Ни днём, ни ночью - страница 26



Хей - привет. Да, это слово придумали в Швеции во времена викингов.

Лабрис - двусторонний топор.

Пошла на костер - доподлинно не известно, сжигали ли себя вместе с умершими мужьями-викингами их жены. Чаще всего на погребальный костер укалдывали девушку-рабыню, привязав ей веревкой руки и ноги. Но ее не сжигали заживо, предварительно убивали ритуальным ножом. Чаще жена, узнав о смерти мужа, убивала себя сама, при условии, что у него не было брата. Обычно брат брал на себя ответственность за вдову.

Торп - поселение викингов, деревня.

На носу...выставили щиты - при ладейном бое военная часть команды собиралась на носу. Так осуществлялась высадка на вражеский корабль.

7. Глава 7

– Ньял, двинься! – Хельги увяз в сече, едва успевал махать топориком.

– Жмут! – отозвался северянин и подрезал могутного мужика. – Сзади!

Тихий не без труда увернулся от меча, рубанул ворога по коленке и перешагнул, разумея, что в людском месиве тот больше не поднимется, истечет кровью и сдохнет.

Яруну досталось тяжкое: прижали к низкому борту, пинали с двух сторон. Вот к нему и бросился Тихий.

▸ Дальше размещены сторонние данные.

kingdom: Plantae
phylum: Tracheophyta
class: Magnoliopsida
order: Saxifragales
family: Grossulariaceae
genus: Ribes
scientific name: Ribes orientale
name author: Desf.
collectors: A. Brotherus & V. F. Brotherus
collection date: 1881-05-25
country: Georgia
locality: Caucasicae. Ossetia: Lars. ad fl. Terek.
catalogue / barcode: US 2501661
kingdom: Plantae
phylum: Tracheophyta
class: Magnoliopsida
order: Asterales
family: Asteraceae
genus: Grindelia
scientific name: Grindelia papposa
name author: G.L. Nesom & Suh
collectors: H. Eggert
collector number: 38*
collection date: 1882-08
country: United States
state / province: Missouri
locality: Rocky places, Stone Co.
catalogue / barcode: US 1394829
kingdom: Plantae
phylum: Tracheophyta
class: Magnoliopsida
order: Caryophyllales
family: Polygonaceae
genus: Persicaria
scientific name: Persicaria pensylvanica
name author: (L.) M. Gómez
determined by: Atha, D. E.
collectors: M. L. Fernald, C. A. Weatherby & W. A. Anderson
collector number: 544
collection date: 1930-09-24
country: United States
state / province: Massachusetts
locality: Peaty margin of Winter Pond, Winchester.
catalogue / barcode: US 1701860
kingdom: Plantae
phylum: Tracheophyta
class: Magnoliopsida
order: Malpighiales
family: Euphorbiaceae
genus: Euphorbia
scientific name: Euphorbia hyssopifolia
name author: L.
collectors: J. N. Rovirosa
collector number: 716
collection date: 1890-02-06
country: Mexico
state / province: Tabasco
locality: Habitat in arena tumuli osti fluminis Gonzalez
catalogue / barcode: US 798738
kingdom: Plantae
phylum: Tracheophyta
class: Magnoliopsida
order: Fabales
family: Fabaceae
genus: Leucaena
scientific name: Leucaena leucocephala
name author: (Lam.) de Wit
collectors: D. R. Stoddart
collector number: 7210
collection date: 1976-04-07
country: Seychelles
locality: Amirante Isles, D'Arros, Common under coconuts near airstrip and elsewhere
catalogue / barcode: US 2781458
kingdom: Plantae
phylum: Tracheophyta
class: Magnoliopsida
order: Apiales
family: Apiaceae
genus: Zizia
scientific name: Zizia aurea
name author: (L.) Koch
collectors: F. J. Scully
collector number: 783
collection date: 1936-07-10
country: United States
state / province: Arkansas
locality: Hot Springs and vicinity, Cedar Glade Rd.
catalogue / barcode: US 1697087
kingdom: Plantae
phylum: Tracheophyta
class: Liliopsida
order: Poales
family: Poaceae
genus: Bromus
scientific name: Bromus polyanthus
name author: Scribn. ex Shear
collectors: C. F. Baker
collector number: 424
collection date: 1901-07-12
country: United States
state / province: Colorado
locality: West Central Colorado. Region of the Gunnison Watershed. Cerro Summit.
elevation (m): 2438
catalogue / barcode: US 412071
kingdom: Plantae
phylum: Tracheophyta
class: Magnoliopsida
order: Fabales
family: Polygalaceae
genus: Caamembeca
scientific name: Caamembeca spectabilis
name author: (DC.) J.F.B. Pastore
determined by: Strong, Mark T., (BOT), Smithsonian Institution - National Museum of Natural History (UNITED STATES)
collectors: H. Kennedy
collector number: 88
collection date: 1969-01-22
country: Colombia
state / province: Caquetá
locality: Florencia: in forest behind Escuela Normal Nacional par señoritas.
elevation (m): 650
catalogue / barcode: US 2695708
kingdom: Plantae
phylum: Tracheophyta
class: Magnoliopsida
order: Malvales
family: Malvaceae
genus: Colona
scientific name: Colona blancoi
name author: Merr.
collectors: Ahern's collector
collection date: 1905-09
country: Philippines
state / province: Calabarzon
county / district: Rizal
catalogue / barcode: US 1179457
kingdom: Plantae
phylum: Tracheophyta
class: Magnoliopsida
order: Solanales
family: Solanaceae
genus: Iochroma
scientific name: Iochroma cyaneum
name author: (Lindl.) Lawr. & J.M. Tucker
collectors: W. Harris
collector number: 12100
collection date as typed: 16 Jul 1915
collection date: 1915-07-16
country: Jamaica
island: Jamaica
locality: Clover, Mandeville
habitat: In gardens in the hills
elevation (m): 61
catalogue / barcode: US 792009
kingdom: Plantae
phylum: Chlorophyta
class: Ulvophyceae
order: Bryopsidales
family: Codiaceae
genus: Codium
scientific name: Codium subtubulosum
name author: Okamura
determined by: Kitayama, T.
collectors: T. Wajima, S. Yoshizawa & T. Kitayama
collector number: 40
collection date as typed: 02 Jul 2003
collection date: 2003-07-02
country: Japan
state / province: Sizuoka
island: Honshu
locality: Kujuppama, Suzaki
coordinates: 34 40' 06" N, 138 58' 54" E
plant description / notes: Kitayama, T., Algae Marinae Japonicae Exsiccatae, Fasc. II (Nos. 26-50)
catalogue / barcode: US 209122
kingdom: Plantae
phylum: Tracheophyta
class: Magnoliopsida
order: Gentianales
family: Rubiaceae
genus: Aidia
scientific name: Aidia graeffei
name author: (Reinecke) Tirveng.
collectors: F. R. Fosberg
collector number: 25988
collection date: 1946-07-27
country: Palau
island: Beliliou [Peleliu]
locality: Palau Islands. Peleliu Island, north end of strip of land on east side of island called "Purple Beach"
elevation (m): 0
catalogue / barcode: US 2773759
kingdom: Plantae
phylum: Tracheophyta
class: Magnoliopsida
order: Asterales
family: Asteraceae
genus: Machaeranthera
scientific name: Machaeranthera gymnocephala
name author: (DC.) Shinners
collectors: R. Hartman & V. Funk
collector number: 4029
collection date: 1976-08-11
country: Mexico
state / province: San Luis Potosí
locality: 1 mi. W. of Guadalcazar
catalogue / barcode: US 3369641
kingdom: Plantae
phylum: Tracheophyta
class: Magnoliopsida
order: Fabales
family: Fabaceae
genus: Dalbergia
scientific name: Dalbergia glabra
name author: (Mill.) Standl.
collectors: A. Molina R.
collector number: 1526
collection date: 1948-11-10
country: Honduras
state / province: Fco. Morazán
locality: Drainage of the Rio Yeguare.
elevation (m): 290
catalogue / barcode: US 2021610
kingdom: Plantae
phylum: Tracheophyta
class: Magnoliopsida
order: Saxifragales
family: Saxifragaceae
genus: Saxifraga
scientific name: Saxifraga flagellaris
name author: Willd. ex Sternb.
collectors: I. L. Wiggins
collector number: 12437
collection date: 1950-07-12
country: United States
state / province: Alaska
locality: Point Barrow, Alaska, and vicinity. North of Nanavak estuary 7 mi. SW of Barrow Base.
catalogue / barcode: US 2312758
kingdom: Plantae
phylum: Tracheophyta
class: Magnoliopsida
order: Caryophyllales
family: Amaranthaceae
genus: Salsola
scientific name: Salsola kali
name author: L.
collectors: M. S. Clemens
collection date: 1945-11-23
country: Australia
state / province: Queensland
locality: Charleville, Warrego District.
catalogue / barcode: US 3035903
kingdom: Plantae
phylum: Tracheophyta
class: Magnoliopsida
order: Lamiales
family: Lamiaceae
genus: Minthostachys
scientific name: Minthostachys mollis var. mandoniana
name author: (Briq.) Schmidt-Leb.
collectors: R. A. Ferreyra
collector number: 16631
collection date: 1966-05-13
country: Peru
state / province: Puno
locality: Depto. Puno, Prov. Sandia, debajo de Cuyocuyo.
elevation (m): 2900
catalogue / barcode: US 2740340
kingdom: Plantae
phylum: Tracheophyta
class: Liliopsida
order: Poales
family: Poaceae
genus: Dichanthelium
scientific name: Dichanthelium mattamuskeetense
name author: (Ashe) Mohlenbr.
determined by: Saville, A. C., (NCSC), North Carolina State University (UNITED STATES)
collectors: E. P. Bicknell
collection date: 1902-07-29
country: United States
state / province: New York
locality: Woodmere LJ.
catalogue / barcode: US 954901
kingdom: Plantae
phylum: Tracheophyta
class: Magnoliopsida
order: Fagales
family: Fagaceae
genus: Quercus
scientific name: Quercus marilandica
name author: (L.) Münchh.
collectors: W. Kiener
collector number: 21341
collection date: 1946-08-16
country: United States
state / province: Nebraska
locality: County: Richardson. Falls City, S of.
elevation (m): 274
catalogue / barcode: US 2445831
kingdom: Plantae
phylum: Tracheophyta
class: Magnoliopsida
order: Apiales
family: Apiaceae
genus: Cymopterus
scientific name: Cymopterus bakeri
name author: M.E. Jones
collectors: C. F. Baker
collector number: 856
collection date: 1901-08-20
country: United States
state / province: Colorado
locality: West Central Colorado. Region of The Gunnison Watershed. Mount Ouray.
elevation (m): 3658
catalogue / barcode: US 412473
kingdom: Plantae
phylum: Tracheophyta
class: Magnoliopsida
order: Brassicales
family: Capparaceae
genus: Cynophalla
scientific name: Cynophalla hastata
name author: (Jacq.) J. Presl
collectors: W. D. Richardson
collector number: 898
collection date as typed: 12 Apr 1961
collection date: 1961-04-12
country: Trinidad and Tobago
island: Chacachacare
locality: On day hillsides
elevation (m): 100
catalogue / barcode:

От запаха крови в голове шумело, руки налились силой, а сердце – злобой! Крики оружных, вой подраненных – все слилось. Хельги, едва вскочив на вражью ладью, уж знал – из сечи выйдет первым. И не с того, что ворог хлипок, а с того, что злобен. Награбленное берегли, секлись бездумно, гневались. Хороший вой – умный вой, а какой ум, когда яростью глаза заволокло?

Пока Хельги бежал выручать ближника, поперек пути встал бородатый ражий мужик. Тихий и встрял с ним; тот мечом махался умело, силы берег, разума не терял. С того и сам Хельги почуял, что непростой перед ним. Чуйке своей верил крепко, а потому не старался убить, а вот подранить – да.

Упирались долго, пока Тихий не извернулся, да не треснул топориком промеж глаз. Долгобородый всхрапнул и повалился, а Хельги только и осталось, что пнуть его поближе к борту, чтоб не затоптали до времени.

Ярун и сам отмахался: рыжий Осьма подсуропил, ткнул мечом ворога, да угодил по мягкому месту. Рана не так, чтоб опасная, но чудная и обидная.

Потом Тихий мало чего видел: махался яростно, выл жутко, упивался местью, как горький пьяница стоялым медом. Опомнился тогда, когда снес голову молодому парню, а тулово теплое еще, трепетливое, перевалил за борт. Глядел, как по воде пошли красные пузыри, как забурлил Волхов, принимая кровавую требу.

Тяжко дыша, огляделся по сторонам, приметив Звягу, который согнулся у борта, а потом с размаху уселся на окровавленные доски и захрипел, страшно выпучив глаза.

– Дядька, очнись, – Тихий знал, что Звягу завсегда корежит после сечи. – Уймись, дожали мы их.

– Да пошел ты, – выдохнул дядька. – Отлезь. Без тебя продышусь.

Хельги обернулся, увидал ближника:

– Ярун, сколь убитыми? Подраненные есть ли? Сочти, мне обскажи.Все, что они пограбили, снесите на драккар. Мертвяков оставьте на ладье и сами уходите.

– Пожжешь? – ближник глядел с разумением.

– Пожгу, Ярун.

– Туда им и дорога, – кивнул вой и пошел исполнять наказ.

Хельги глядел вослед, зная, что Ярун не только ближник, но и сирота, какого лишил родни Буеслав Петел.

Тихий долгонько собирал свои десятки и все сплошь из тех, кому перешел дорогу его кровный враг. Вои стояли за Хельги горой, шли за ним по сердцу, а не по указу, желая одного – мести. Хотели унять ярость злую, наказать обидчика, какой свел до времени за мост их родню: мамок, тятек, дядьев, а у иных и детишек малых.